Copy the lines of the items below word for word, starting at the line that contains "pose: elev=79.3 azim=7.2 roll=342.0 dist=1.75" and ending at the end of the items, with both ends included. Leave the pictures out of your answer.

### Given data
============
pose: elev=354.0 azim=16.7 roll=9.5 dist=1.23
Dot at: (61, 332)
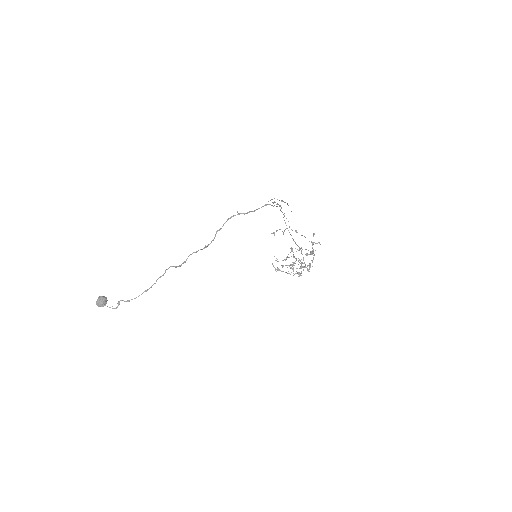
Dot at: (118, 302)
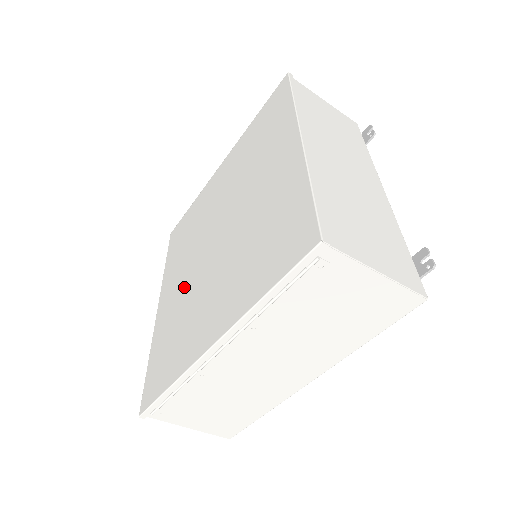
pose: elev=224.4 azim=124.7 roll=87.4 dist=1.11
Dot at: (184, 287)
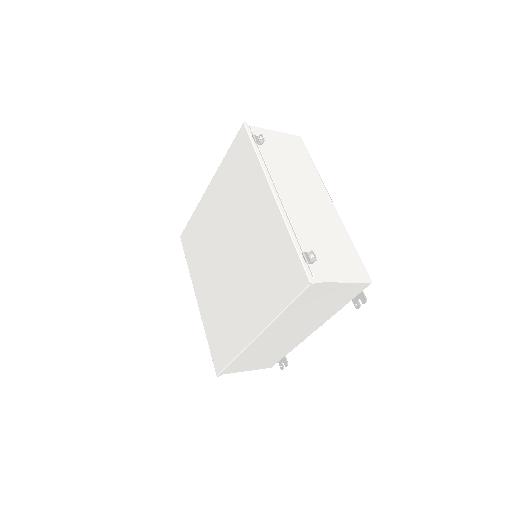
Dot at: (213, 229)
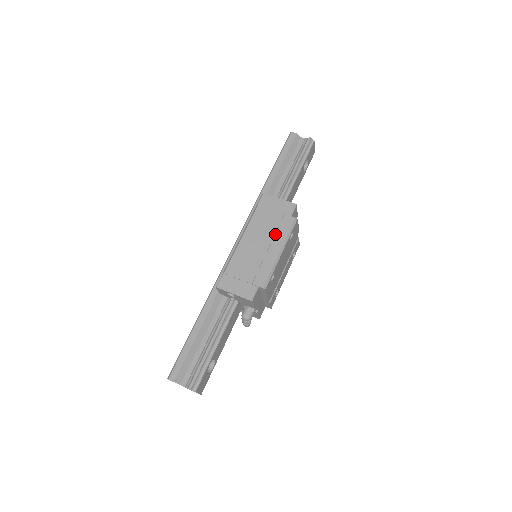
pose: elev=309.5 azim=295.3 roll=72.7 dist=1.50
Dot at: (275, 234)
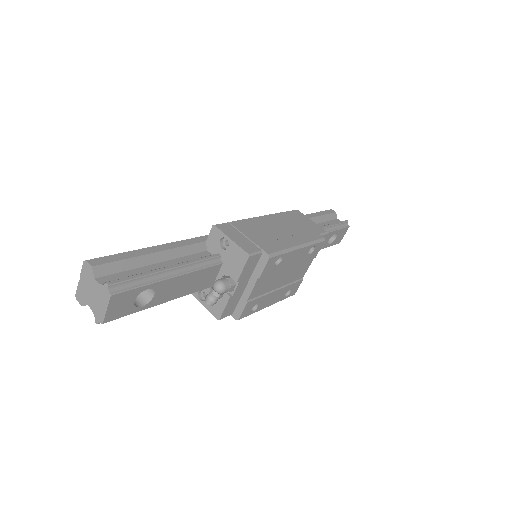
Dot at: (299, 233)
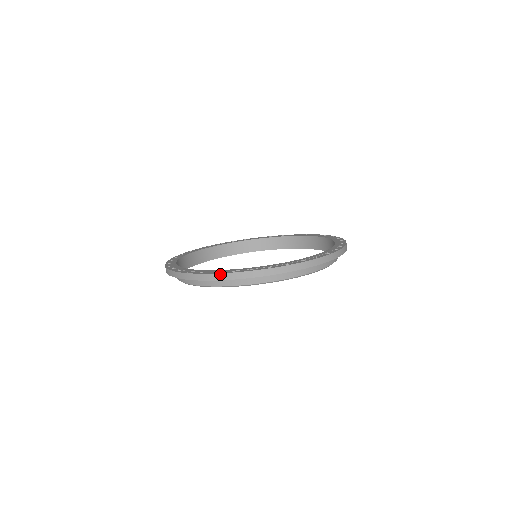
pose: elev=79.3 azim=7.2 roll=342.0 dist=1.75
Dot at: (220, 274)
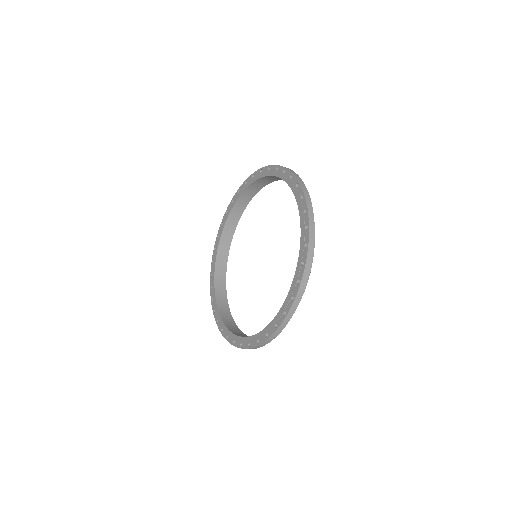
============
### Complete response
pose: elev=79.3 azim=7.2 roll=342.0 dist=1.75
Dot at: (220, 274)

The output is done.